» INSTRUCTIONS FOR THE TASK: How many lines in the listing below contain the word "eine"? Reply with the number only.

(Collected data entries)
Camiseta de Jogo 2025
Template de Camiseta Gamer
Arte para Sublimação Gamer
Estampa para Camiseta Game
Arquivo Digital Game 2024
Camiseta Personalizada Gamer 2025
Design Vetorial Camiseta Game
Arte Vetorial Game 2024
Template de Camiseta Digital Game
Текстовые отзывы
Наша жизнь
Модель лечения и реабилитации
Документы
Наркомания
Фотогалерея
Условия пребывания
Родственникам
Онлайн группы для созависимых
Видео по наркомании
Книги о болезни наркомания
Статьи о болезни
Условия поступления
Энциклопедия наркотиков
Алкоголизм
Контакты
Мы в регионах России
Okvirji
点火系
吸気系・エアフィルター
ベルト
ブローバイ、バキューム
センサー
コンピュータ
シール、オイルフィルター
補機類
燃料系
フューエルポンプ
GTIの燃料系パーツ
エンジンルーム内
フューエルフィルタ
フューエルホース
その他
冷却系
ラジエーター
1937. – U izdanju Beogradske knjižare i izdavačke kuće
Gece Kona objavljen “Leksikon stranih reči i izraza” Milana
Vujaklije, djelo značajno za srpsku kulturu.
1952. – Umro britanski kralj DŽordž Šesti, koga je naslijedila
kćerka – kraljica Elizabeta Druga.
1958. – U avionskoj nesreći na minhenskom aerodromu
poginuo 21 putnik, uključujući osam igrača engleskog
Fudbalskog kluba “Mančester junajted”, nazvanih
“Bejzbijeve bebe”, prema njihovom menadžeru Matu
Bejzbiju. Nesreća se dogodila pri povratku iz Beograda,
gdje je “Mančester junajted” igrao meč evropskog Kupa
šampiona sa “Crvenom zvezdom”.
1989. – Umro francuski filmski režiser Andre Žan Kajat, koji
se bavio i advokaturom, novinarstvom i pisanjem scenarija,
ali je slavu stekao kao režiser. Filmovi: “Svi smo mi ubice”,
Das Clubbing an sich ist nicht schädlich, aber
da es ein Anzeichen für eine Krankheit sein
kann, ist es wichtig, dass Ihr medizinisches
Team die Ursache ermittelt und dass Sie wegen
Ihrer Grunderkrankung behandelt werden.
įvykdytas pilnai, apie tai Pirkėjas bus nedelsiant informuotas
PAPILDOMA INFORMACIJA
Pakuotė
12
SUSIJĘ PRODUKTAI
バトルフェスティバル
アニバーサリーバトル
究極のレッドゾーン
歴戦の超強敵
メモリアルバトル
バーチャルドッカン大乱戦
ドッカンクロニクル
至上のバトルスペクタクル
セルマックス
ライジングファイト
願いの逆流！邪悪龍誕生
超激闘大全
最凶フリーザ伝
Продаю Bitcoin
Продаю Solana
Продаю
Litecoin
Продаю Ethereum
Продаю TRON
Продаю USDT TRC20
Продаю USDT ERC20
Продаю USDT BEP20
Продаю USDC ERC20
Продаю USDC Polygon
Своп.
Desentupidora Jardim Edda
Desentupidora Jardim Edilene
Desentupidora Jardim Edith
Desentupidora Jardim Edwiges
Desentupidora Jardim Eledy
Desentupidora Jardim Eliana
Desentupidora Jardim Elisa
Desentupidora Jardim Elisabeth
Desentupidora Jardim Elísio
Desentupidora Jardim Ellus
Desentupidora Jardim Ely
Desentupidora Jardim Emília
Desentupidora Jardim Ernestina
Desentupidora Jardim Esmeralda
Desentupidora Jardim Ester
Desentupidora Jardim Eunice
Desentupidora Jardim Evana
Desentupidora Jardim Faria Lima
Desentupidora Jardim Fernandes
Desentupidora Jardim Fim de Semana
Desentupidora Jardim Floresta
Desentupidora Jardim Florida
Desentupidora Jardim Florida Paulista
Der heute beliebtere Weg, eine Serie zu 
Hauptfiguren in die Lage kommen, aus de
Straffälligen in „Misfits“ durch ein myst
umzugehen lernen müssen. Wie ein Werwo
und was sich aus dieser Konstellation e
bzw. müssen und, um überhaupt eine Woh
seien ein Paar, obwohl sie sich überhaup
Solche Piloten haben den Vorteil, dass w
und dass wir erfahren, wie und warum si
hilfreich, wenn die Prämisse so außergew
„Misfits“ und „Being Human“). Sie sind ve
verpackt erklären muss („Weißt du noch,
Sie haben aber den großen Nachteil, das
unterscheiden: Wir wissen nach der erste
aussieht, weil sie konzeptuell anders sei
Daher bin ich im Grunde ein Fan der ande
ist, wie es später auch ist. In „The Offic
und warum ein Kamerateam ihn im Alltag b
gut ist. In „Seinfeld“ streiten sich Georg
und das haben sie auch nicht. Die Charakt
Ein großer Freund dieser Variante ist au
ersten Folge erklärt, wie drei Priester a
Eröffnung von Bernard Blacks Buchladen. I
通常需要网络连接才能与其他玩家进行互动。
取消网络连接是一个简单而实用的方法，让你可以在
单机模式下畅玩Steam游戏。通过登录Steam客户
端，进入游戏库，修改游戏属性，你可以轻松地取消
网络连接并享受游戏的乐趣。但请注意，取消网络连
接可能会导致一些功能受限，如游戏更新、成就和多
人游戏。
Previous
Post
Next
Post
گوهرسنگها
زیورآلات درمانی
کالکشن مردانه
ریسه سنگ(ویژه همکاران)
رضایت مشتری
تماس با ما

» RESPONSE AREA: 3